» **WHAT THIS TASK INVOLVES**:
Write down each entry precisely as given.

────────────────────────────────────────

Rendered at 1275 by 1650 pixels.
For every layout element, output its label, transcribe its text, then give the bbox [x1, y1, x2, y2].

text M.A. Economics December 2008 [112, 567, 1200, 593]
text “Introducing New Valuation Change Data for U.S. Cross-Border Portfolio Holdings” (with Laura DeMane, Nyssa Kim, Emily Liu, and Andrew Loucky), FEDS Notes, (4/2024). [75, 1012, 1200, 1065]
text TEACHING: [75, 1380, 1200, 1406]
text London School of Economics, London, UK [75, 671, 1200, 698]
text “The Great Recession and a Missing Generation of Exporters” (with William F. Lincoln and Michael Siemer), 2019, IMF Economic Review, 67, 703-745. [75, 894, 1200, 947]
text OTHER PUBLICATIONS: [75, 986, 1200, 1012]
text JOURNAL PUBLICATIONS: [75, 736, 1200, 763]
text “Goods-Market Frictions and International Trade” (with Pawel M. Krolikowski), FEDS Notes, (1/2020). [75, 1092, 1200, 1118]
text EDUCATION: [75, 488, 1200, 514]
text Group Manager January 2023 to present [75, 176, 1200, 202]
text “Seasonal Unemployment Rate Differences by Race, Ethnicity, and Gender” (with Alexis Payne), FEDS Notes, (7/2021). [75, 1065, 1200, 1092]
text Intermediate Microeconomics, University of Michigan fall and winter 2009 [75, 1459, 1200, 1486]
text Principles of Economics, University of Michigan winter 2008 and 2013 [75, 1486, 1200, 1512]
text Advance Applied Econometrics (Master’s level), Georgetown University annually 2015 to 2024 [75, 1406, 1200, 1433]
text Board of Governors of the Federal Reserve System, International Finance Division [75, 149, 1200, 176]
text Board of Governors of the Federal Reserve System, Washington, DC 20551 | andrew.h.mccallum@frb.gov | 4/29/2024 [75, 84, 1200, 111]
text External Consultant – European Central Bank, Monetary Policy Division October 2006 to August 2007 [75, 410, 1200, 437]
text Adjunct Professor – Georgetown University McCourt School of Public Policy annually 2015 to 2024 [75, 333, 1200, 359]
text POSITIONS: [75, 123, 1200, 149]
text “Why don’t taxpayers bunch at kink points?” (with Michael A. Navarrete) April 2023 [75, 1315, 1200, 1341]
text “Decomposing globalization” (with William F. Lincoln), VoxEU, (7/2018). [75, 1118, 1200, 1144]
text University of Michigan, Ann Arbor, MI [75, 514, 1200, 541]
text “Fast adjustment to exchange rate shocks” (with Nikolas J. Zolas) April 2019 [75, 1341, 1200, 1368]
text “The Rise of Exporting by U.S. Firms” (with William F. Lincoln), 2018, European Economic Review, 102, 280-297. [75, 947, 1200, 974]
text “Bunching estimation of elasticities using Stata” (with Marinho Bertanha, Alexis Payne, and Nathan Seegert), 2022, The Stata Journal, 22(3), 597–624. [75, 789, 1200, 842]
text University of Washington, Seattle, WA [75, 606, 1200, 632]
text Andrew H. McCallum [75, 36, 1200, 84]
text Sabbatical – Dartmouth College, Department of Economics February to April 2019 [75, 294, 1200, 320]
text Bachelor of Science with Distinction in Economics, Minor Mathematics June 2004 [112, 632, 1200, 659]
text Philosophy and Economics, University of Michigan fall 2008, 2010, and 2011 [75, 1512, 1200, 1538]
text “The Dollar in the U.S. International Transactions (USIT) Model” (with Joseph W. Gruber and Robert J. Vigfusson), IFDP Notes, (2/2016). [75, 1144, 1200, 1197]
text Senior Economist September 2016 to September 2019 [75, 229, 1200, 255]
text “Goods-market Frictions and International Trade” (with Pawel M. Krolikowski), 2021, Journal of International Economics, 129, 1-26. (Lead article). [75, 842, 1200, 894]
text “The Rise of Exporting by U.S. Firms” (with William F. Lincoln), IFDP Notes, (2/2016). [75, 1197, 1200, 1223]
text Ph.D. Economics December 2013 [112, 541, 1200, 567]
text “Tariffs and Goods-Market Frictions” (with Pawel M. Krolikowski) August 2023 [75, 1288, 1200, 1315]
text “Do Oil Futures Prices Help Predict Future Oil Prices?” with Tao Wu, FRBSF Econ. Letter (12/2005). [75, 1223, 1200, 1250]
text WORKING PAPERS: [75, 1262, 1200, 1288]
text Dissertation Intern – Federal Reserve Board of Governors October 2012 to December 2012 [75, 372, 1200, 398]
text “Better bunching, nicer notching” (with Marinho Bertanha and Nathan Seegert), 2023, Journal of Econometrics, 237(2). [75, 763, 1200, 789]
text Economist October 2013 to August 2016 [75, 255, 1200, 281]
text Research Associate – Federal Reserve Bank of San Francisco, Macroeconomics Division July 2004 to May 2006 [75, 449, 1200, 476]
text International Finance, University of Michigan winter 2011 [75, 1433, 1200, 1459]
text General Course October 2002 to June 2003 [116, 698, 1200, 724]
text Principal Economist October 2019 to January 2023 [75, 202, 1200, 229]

────────────────────────────────────────

» **WORKED SOLUTION**:
Rendered at 1275 by 1650 pixels.
For every layout element, output its label, transcribe its text, then give the bbox [x1, y1, x2, y2].

text M.A. Economics December 2008 [112, 567, 1200, 593]
text “Introducing New Valuation Change Data for U.S. Cross-Border Portfolio Holdings” (with Laura DeMane, Nyssa Kim, Emily Liu, and Andrew Loucky), FEDS Notes, (4/2024). [75, 1012, 1200, 1065]
text TEACHING: [75, 1380, 1200, 1406]
text London School of Economics, London, UK [75, 671, 1200, 698]
text “The Great Recession and a Missing Generation of Exporters” (with William F. Lincoln and Michael Siemer), 2019, IMF Economic Review, 67, 703-745. [75, 894, 1200, 947]
text OTHER PUBLICATIONS: [75, 986, 1200, 1012]
text JOURNAL PUBLICATIONS: [75, 736, 1200, 763]
text “Goods-Market Frictions and International Trade” (with Pawel M. Krolikowski), FEDS Notes, (1/2020). [75, 1092, 1200, 1118]
text EDUCATION: [75, 488, 1200, 514]
text Group Manager January 2023 to present [75, 176, 1200, 202]
text “Seasonal Unemployment Rate Differences by Race, Ethnicity, and Gender” (with Alexis Payne), FEDS Notes, (7/2021). [75, 1065, 1200, 1092]
text Intermediate Microeconomics, University of Michigan fall and winter 2009 [75, 1459, 1200, 1486]
text Principles of Economics, University of Michigan winter 2008 and 2013 [75, 1486, 1200, 1512]
text Advance Applied Econometrics (Master’s level), Georgetown University annually 2015 to 2024 [75, 1406, 1200, 1433]
text Board of Governors of the Federal Reserve System, International Finance Division [75, 149, 1200, 176]
text Board of Governors of the Federal Reserve System, Washington, DC 20551 | andrew.h.mccallum@frb.gov | 4/29/2024 [75, 84, 1200, 111]
text External Consultant – European Central Bank, Monetary Policy Division October 2006 to August 2007 [75, 410, 1200, 437]
text Adjunct Professor – Georgetown University McCourt School of Public Policy annually 2015 to 2024 [75, 333, 1200, 359]
text POSITIONS: [75, 123, 1200, 149]
text “Why don’t taxpayers bunch at kink points?” (with Michael A. Navarrete) April 2023 [75, 1315, 1200, 1341]
text “Decomposing globalization” (with William F. Lincoln), VoxEU, (7/2018). [75, 1118, 1200, 1144]
text University of Michigan, Ann Arbor, MI [75, 514, 1200, 541]
text “Fast adjustment to exchange rate shocks” (with Nikolas J. Zolas) April 2019 [75, 1341, 1200, 1368]
text “The Rise of Exporting by U.S. Firms” (with William F. Lincoln), 2018, European Economic Review, 102, 280-297. [75, 947, 1200, 974]
text “Bunching estimation of elasticities using Stata” (with Marinho Bertanha, Alexis Payne, and Nathan Seegert), 2022, The Stata Journal, 22(3), 597–624. [75, 789, 1200, 842]
text University of Washington, Seattle, WA [75, 606, 1200, 632]
text Andrew H. McCallum [75, 36, 1200, 84]
text Sabbatical – Dartmouth College, Department of Economics February to April 2019 [75, 294, 1200, 320]
text Bachelor of Science with Distinction in Economics, Minor Mathematics June 2004 [112, 632, 1200, 659]
text Philosophy and Economics, University of Michigan fall 2008, 2010, and 2011 [75, 1512, 1200, 1538]
text “The Dollar in the U.S. International Transactions (USIT) Model” (with Joseph W. Gruber and Robert J. Vigfusson), IFDP Notes, (2/2016). [75, 1144, 1200, 1197]
text Senior Economist September 2016 to September 2019 [75, 229, 1200, 255]
text “Goods-market Frictions and International Trade” (with Pawel M. Krolikowski), 2021, Journal of International Economics, 129, 1-26. (Lead article). [75, 842, 1200, 894]
text “The Rise of Exporting by U.S. Firms” (with William F. Lincoln), IFDP Notes, (2/2016). [75, 1197, 1200, 1223]
text Ph.D. Economics December 2013 [112, 541, 1200, 567]
text “Tariffs and Goods-Market Frictions” (with Pawel M. Krolikowski) August 2023 [75, 1288, 1200, 1315]
text “Do Oil Futures Prices Help Predict Future Oil Prices?” with Tao Wu, FRBSF Econ. Letter (12/2005). [75, 1223, 1200, 1250]
text WORKING PAPERS: [75, 1262, 1200, 1288]
text Dissertation Intern – Federal Reserve Board of Governors October 2012 to December 2012 [75, 372, 1200, 398]
text “Better bunching, nicer notching” (with Marinho Bertanha and Nathan Seegert), 2023, Journal of Econometrics, 237(2). [75, 763, 1200, 789]
text Economist October 2013 to August 2016 [75, 255, 1200, 281]
text Research Associate – Federal Reserve Bank of San Francisco, Macroeconomics Division July 2004 to May 2006 [75, 449, 1200, 476]
text International Finance, University of Michigan winter 2011 [75, 1433, 1200, 1459]
text General Course October 2002 to June 2003 [116, 698, 1200, 724]
text Principal Economist October 2019 to January 2023 [75, 202, 1200, 229]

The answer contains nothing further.